Fue la desesperación la que me trajo aquí. El universo nunca es justo y es por eso que resulta cruel. Recuerdo los extremos más que nada, la volubilidad de un instante a otro, la falta de certeza. Volaba entre mis sentimientos, flotando entre el borde de las lágrimas y de las risas; queriendo morir y ser grandeza, belleza y odio, amistad y soledad. La vida era un teatro lleno de drama, una comedia televisiva interminable, inagotable, eterna. Se podría decir que estaba cansada, hastiada, y eso me llevó a la desesperación. Quise huir de mí misma dentro de un hermoso sueño infinito, y mientras soñaba con ver rosas muertas sobre el mar, rocé mi propia muerte. Saboreé la esencia del infierno, con las yemas de mis dedos toqué el fuego. Casi lo logro, pero de bajada me quemé. Con cortadas sobre mis muñecas, espesa sangre cayendo en el baño, escuché un timbre de teléfono… dos… tres… cuatro veces. Silencio. Un mensaje. Yo llorando, cayendo al piso también, secando mis heridas que se repondrían como mi alma jamás sería capaz de hacerlo. Así fue la desesperación, un grito agónico buscando atención, más amor, un significado dentro del caos; así fue que llegué aquí; así fue que empecé a vivir.
Cada semana sesenta minutos y una sola frase de inicio, “Empecemos…” y yo sabía que no podría correr. Era mejor que cualquier otra cosa, aquí me escuchaban; me podía echar monólogos eternos y dejarme consumir en mi egocentrismo ególatra para sentir que realmente importaba. Tenía que crecer, esa era la cruda realidad. ¿Por qué? ¿Cómo? Siempre así. Después vinieron las pastillas, cuatro al día; dos para quitarme la estupidez y dos para que dejara la ansiedad. Al principio no sabía qué pensar; era casi como si trataran de borrar mi esencia con fórmulas tan sencillas, previamente estudiadas y probadas. Me quitaban mi personalidad, pretendían cambiar mis patrones de pensamiento, sofocaban mis sentimientos. Yo gritaba por dentro, me escondía más, detestaba la idea de salir a un lugar así, a un mundo con tanta gente y tan pocas personas. Pero el sistema siempre gana y poco a poco me fueron domesticando.

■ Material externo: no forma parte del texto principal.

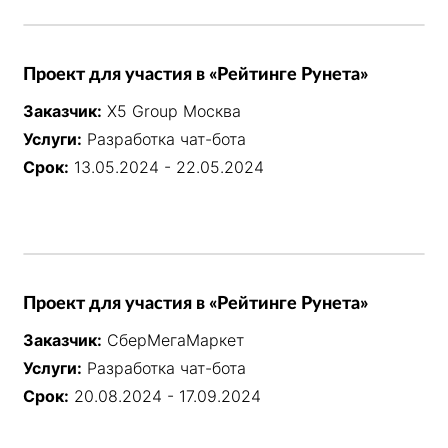
Проект для участия в «Рейтинге Рунета»
Заказчик:
X5 Group Москва
Услуги:
Разработка чат-бота
Срок:
13.05.2024 - 22.05.2024
Проект для участия в «Рейтинге Рунета»
Заказчик:
СберМегаМаркет
Услуги:
Разработка чат-бота
Срок:
20.08.2024 - 17.09.2024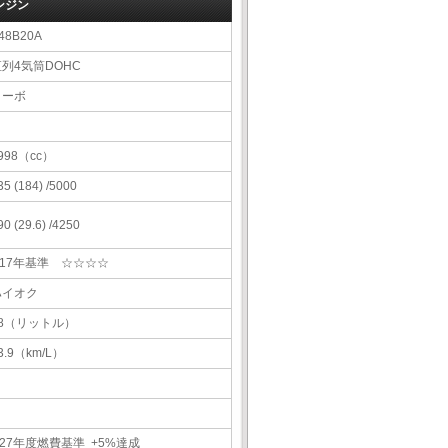
ンジン
48B20A
直列4気筒DOHC
ターボ
998（cc）
35 (184) /5000
90 (29.6) /4250
H17年基準 ☆☆☆☆
ハイオク
68（リットル）
3.9（km/L）
27年度燃費基準 +5%達成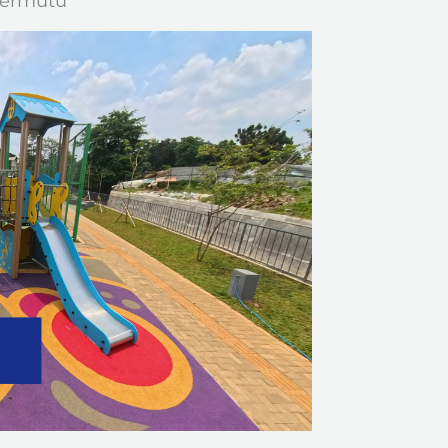
Bermutu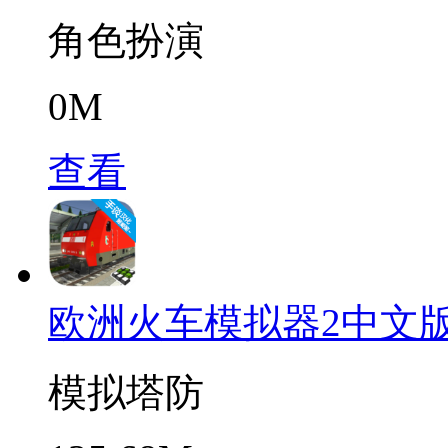
角色扮演
0M
查看
欧洲火车模拟器2中文
模拟塔防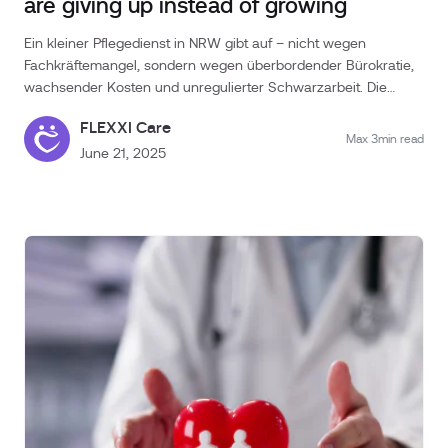
are giving up instead of growing
Ein kleiner Pflegedienst in NRW gibt auf – nicht wegen
Fachkräftemangel, sondern wegen überbordender Bürokratie,
wachsender Kosten und unregulierter Schwarzarbeit. Die
Geschichte von KSB zeigt, wie gesetzlich gewollte Entlastung
FLEXXI Care
ins Gegenteil umschlägt: Statt Unterstützung bleibt Frust.
Max 3min read
Pflegeberatung ersetzt Alltagshilfe – eine pragmatische
June 21, 2025
Entscheidung mit gesellschaftlichen Folgen.Pflegebedarf steigt
– aber die Anbieter geben auf?Eigentlich müsste das Gegenteil
der Fall sein: In Zeiten steigenden Pflegebedarfs sind
Alltagshelfer und ambulante Dienste gefragter denn je. Doch
die Realität sieht oft anders aus. Der Fall von Carsten Breuer,
Gründer des kleinen Pflegedienstleisters KSB (Krefelder
Senioren-Betreuun) aus Nordrhein-Westfalen, zeigt, warum
selbst engagierte Unternehmer die Reißleine ziehen – und das
trotz voller Auftragsbücher.131 Euro Entlastungsbetrag: Viel
Papier für wenig HilfeKSB bietet sogenannte Alltagsbegleitung
an – eine Leistung, die über den Entlastungsbetrag von 131 €
monatlich für Pflegebedürftige finanziert werden kann. Doch
bis dieser Betrag tatsächlich dort ankommt, wo er gebraucht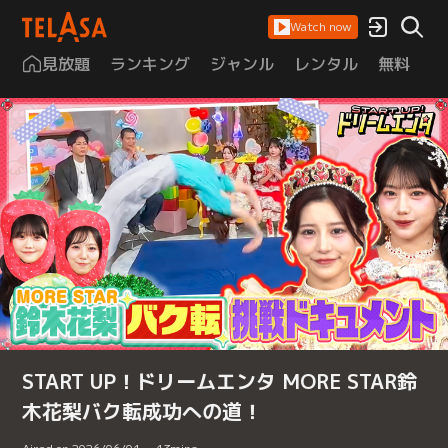
Watch now
見放題
ランキング
ジャンル
レンタル
無料
は
START UP！ドリームエンタ MORE STAR鈴
木花梨バク転成功への道！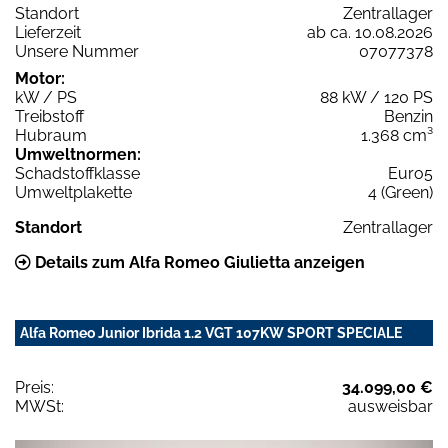
Standort
Zentrallager
Lieferzeit
ab ca. 10.08.2026
Unsere Nummer
07077378
Motor:
kW / PS
88 kW / 120 PS
Treibstoff
Benzin
Hubraum
1.368 cm³
Umweltnormen:
Schadstoffklasse
Euro5
Umweltplakette
4 (Green)
Standort
Zentrallager
Details zum Alfa Romeo Giulietta anzeigen
Alfa Romeo Junior Ibrida 1.2 VGT 107KW SPORT SPECIALE
Preis:
34.099,00 €
MWSt:
ausweisbar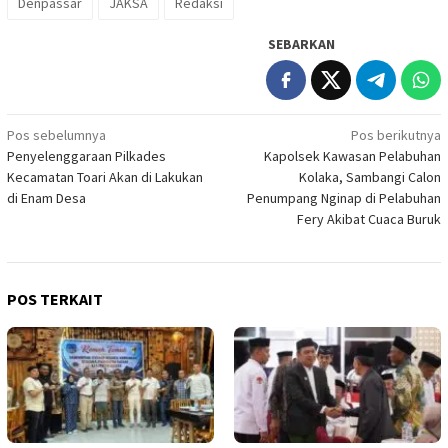
Denpassar
JAKSA
Redaksi
SEBARKAN
Navigasi
Pos sebelumnya
Pos berikutnya
Penyelenggaraan Pilkades
Kapolsek Kawasan Pelabuhan
pos
Kecamatan Toari Akan di Lakukan
Kolaka, Sambangi Calon
di Enam Desa
Penumpang Nginap di Pelabuhan
Fery Akibat Cuaca Buruk
POS TERKAIT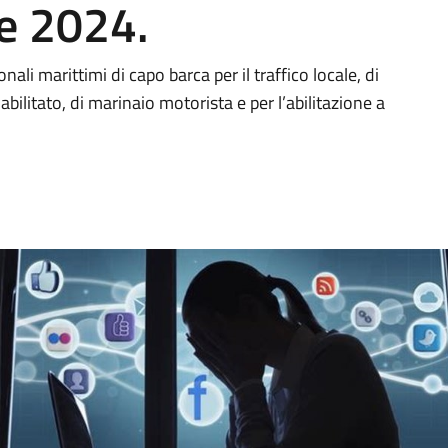
le 2024.
ali marittimi di capo barca per il traffico locale, di
abilitato, di marinaio motorista e per l’abilitazione a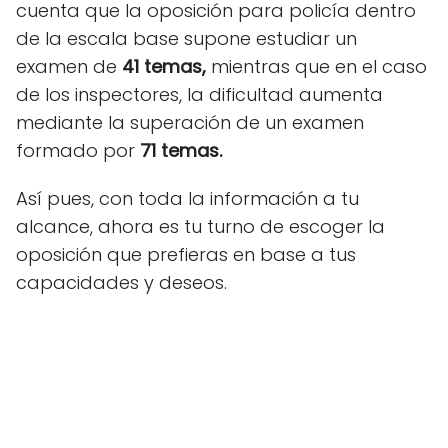
cuenta que la oposición para policía dentro
de la escala base supone estudiar un
examen de
41 temas,
mientras que en el caso
de los inspectores, la dificultad aumenta
mediante la superación de un examen
formado por
71 temas.
Así pues, con toda la información a tu
alcance, ahora es tu turno de escoger la
oposición que prefieras en base a tus
capacidades y deseos.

La locura es belleza, es idealización, es risa, es poesía, es todo. Conforme más locos estamos, más sanos laten nuestros corazones. Se vive intensamente porque se siente y sentir es como desgarrar la piel lentamente dejando cicatrices que nunca desvanecen. La pasión se desata en un lugar donde la cordura no deja espacio para soñar más. Somos hijos de la razón, tristemente.

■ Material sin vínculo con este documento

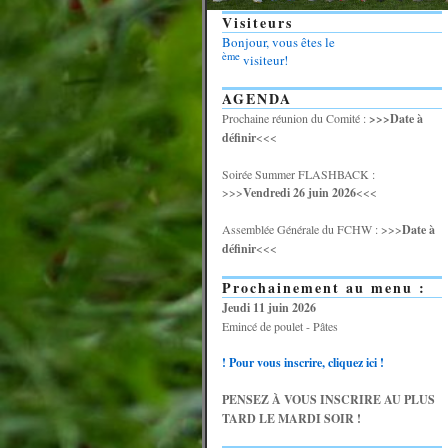
Visiteurs
Bonjour, vous êtes le
ème
visiteur!
AGENDA
Prochaine réunion du Comité :
>>>Date à
définir
<<<
Soirée Summer FLASHBACK :
>>>
Vendredi 26 juin 2026
<<<
Assemblée Générale du FCHW : >>>
Date à
définir
<<<
Prochainement au menu :
Jeudi 11 juin 2026
Emincé de poulet - Pâtes
! Pour vous inscrire, cliquez ici !
PENSEZ À VOUS INSCRIRE AU PLUS
TARD LE MARDI SOIR !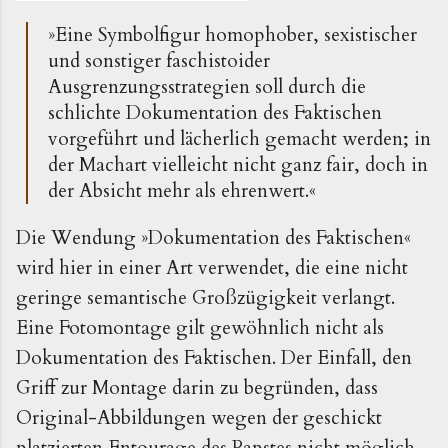
»Eine Symbolfigur homophober, sexistischer
und sonstiger faschistoider
Ausgrenzungsstrategien soll durch die
schlichte Dokumentation des Faktischen
vorgeführt und lächerlich gemacht werden; in
der Machart vielleicht nicht ganz fair, doch in
der Absicht mehr als ehrenwert.«
Die Wendung »Dokumentation des Faktischen« 
wird hier in einer Art verwendet, die eine nicht 
geringe semantische Großzügigkeit verlangt. 
Eine Fotomontage gilt gewöhnlich nicht als 
Dokumentation des Faktischen. Der Einfall, den 
Griff zur Montage darin zu begründen, dass 
Original-Abbildungen wegen der geschickt 
platzierten Entourage des Papstes nicht möglich 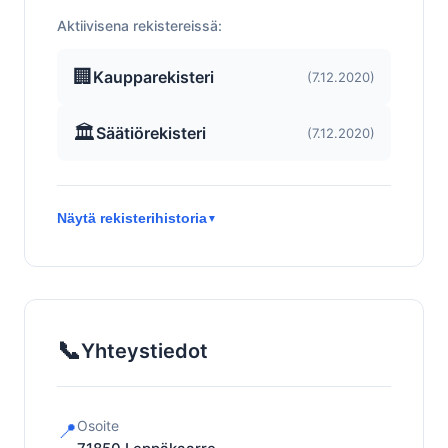
Aktiivisena rekistereissä:
🏢
Kaupparekisteri
(7.12.2020)
🏛️
Säätiörekisteri
(7.12.2020)
Näytä rekisterihistoria
▼
📞
Yhteystiedot
Osoite
📍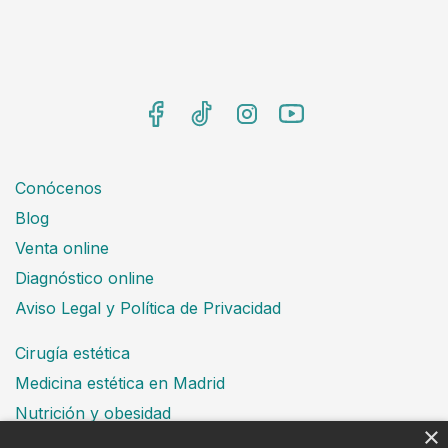
Conócenos
Blog
Venta online
Diagnóstico online
Aviso Legal y Política de Privacidad
Cirugía estética
Medicina estética en Madrid
Nutrición y obesidad
×
Dental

Me diagnosticaron depresión doble y personalidad borderline. Me etiquetaron y después pusieron mis archivos en un fólder amarillo con mi nombre y edad, estado civil soltera. Ya clasificada, sin poder tener a dónde huir porque esta vida no tiene escapatoria, tragué una fuerte bocanada de aire y decidí sobrepasar a las estructuras.
La depresión es un túnel sucio y pequeño, como las alcantarillas de las peores ciudades. Es una contaminación mental que va envenenando desde adentro para afuera y de repente, antes de que te des cuenta, eres un muerto viviente que no trasciende y que no crea, que no deja nada. ¡Hay que sacarlo todo! Hay que gritar y gritar hasta que el otro lado del mundo nos escuche para después gritar un poco más. Hay que aprender a llorar y a decir las cosas que se sienten; aprender a decir no y sí. Hay que aprender a amar, porque el amor es lo único que salva.
La salida del túnel es como un conjunto de escalones empinados que parecen subir hasta las nubes, hacia el espacio y la nada. Cada paso que se da significa inhalar y aguantar más que ayer. La subida siempre es difícil, incluso temerosa. A veces me caigo todavía, pero se siente bien estar parado y sentir la sangre fluyendo. Se siente bien seguir viva, saber que despertar cada día es como otro milagro de la naturaleza. La mayoría de los días aún duele, duele profundo, pero quizá vale la pena el riesgo porque el futuro, seguro, será maravilloso.